Yes, times are tight. But I constantly see people inadvertently making them harder than they need be. True story.

You could make financial f**k ups with your money that are simple to fix and when you do, change your life. Or you could, yep, install those quick financial fixes... those that I’ve learned over a 20-plus year career in finance media and am about to share with you.

Financial F**k Up No.1: Having no Holy Sh*t fund

Because, with apologies for all the swearing. it seems like that kind of year! Stuff happens, right? Fridges break. Cars blow an engine. People lose jobs (and we know all about that in the COVID-economy).

When (not if) something goes wrong, having an emergency fund is life saving…and prevents you dicing with debt, which can be the financial equivalent of quicksand.

Your emergency fund should be equivalent to three months, if not six months, of your salary.

And I’ll tell you the perhaps-surprising place you should keep it in just a sec.

Financial F**k Up No.2: Being a Bill D.I.L.

Now, this is a term I’ve coined: Digitally Induced Laziness. You may think that so many companies are now determined to go paperless to save the environment. That’s just a ruse: Companies are determined to go paperless to boost their bottom lines…and see you over-pay.

All the offers to get bills emailed and the push to set up direct debits? They are meant to make the money you pay invisible. And after just a year or two, you’ll end up with one of the most expensive, possibly even substandard products around.

Utility providers, insurers and banks alike use this strategy to slug existing customers, while delivering tremendous discounts to lure new ones. They use the Bill D.I.L.s to fund their growth and customer-acquisition strategy.

Don’t fall for it. Instead, constantly become a new customer – elsewhere – yourself.

Financial F**k Up No.3: Keeping savings in the bank

Sounds smart? It’s not – if you have a home loan.

You should instead make sure you have a mortgage with an offset account – so an account that runs parallel and nets off its balance against your home loan balance. And you should house every dollar you have to your name in there.

This is far better than a savings account where today you’ll earn a pittance… and pay tax on it. You save the equivalent of your (higher) mortgage interest rate…tax-free.

Your emergency fund should also live in an offset account if you have a home loan, saving you delicious loan interest as well as keeping you nice and protected.

(And incidentally, all your mortgage overpayments should go into an offset account too – you can often hook up half a dozen separate ones. This is a crucial safety measure as lenders can raid any extra money you instead pay directly into a mortgage. For real.)

__DATA PROVIDED__

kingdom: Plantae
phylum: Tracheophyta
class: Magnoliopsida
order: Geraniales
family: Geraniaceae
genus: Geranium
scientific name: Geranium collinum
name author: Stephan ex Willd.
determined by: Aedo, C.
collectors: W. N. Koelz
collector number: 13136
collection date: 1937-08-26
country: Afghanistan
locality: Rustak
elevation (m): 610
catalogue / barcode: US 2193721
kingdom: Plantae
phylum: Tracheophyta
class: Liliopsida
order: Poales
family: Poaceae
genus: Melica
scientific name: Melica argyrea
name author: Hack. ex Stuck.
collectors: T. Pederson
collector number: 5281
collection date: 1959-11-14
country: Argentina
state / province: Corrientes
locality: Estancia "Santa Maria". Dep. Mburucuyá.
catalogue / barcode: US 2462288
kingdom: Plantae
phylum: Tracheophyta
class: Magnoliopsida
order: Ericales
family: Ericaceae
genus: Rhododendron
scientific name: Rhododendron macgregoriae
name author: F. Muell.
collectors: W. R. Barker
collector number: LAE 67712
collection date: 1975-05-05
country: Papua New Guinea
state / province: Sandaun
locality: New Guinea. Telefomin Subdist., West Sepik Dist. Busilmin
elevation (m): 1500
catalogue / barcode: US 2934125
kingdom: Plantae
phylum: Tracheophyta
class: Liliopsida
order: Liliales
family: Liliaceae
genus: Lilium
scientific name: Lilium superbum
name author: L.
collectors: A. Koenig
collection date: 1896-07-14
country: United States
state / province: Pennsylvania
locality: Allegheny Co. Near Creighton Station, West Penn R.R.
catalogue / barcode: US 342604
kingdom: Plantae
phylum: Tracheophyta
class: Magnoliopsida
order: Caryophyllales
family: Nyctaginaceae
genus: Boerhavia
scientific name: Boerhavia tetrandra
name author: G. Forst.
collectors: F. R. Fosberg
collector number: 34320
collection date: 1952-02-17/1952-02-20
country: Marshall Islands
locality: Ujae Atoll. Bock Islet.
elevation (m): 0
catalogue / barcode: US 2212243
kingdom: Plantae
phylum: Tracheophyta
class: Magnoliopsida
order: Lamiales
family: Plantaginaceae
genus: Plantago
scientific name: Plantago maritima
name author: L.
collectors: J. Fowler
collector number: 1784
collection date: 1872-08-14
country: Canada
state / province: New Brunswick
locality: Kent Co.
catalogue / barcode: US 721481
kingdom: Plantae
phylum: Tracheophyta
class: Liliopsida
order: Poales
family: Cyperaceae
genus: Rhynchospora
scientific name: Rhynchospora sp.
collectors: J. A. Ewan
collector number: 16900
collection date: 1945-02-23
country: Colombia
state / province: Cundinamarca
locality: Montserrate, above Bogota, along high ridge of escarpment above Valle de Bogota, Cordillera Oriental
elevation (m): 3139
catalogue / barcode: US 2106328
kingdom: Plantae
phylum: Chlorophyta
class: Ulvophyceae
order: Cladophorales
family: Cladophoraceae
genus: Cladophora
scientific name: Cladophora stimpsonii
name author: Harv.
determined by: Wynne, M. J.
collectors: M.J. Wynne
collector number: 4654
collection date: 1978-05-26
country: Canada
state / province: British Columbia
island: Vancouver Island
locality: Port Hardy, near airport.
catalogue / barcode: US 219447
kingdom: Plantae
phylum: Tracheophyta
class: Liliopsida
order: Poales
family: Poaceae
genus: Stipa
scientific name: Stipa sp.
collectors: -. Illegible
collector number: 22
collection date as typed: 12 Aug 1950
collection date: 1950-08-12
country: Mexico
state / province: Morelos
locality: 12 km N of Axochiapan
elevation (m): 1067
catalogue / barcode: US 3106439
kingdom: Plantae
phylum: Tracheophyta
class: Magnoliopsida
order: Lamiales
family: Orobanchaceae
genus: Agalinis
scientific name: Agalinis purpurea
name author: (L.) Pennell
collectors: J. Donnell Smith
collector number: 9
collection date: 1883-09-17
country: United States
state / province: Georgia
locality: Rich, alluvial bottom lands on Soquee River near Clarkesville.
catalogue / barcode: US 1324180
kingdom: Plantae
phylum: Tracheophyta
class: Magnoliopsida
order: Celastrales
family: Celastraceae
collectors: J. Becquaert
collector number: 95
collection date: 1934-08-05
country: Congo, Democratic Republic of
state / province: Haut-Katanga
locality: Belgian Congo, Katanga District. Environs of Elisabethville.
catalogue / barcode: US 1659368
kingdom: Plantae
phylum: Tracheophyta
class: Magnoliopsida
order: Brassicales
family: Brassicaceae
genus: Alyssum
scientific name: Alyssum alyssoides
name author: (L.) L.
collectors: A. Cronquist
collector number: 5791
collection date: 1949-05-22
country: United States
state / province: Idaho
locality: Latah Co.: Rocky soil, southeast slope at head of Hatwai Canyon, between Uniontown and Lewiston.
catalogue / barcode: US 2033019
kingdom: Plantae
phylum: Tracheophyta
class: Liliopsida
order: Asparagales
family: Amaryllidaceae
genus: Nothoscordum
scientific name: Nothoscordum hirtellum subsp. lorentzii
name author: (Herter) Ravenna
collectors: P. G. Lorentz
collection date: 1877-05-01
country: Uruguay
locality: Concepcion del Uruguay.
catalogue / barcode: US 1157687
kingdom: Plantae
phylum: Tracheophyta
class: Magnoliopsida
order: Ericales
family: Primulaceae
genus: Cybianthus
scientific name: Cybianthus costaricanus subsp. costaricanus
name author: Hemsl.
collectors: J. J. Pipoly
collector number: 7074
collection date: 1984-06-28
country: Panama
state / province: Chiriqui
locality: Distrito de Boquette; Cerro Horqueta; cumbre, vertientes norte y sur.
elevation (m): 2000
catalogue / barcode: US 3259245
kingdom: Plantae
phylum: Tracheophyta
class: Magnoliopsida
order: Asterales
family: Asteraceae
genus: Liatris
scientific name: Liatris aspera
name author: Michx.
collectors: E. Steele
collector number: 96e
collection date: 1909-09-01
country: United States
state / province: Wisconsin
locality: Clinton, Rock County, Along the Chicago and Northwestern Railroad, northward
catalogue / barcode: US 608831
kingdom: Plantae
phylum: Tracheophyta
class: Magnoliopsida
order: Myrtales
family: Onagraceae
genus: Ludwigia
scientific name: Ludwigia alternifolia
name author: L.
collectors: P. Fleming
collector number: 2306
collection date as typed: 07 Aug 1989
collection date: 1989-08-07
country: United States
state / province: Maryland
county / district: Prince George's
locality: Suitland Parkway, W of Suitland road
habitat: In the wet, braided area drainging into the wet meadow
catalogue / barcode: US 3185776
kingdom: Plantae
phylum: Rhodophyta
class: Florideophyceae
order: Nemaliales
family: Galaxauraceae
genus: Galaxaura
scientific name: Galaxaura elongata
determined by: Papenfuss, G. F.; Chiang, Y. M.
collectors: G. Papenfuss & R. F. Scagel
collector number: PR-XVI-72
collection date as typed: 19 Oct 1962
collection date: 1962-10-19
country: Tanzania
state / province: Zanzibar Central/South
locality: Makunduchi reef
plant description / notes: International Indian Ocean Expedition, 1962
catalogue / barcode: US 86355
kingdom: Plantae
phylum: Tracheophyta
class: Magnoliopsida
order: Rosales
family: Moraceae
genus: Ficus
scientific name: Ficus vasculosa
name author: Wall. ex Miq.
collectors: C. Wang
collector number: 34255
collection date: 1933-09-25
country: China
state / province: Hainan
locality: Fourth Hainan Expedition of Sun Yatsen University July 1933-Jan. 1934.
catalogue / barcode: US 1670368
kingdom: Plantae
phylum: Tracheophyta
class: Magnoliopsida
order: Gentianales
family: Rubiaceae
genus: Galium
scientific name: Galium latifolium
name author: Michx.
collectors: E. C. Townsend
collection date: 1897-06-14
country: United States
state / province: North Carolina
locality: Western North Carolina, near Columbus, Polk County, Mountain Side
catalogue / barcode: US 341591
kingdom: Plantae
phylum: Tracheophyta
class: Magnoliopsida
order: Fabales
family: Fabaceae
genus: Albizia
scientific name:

__TO DO__
A - According to the passage on money mistakes, how large should an emergency fund be?
B - List every kind of company that the passage on money mistakes says overcharges existing customers while offering discounts to new ones.
C - Pick up the passage on money mistakes after its final paragraph and keep going in the same voice.

__ANSWERS TO THE PROBLEMS__
A - It should equal three months, if not six months, of your salary.

B - Utility providers, insurers and banks.

C -
A final word though: Make sure you have a real offset account. Don’t sign up for one of the many lenders offering dangerous fakes.

Financial F**k Up No.4: Waiting to invest

Start today. I’m serious. The most valuable asset you have is time… time to make compounding work. Squander it and saving and investing gets exponentially harder and more expensive.

Say you want to be a millionaire by retirement at age 65 and can earn an average 8 percent investment return over the long term (historically feasible).

If you start at age 55, you’d have to save $5466 a month.

If you start at age 40, that falls to $1052 a month.

But if you started at age 20, you’d only need to stash $190 a month.

That’s roughly $6 a day. Better still, only $100,000 of that magic million has come from you… the rest is compounded investment returns, or earnings on earnings on earnings.

Our poor (literally) 55-year-old had to find $655,000 themselves.

So stop wasting time. Or you’re wasting a huge amount of money.

And never forget: if an investment seems too good to be true, it’s probably even a scam. Falling for one is the quickest way to undo your good work.

Financial F**k Up No.5: Frittering your future

This one is all about goal setting. Because it’s easy to simply spend everything you earn as soon as you earn it, if you don’t have those specific and terrific reasons to hold your money back.

The fact is we all need strong motivation to resist instant gratification. Figure out what yours is. But that’s not enough.

You also need to cost and calendar those goals. Focus on the actual date you can hit your most tantalising targets…without going into debt and paying more for each of them, in the form of interest.

And live your best life.

Nicole Pedersen-McKinnon is the author of How to Get Mortgage-Free Like Me, available at www.nicolessmartmoney.com. Follow Nicole on Facebook, Twitter and Instagram.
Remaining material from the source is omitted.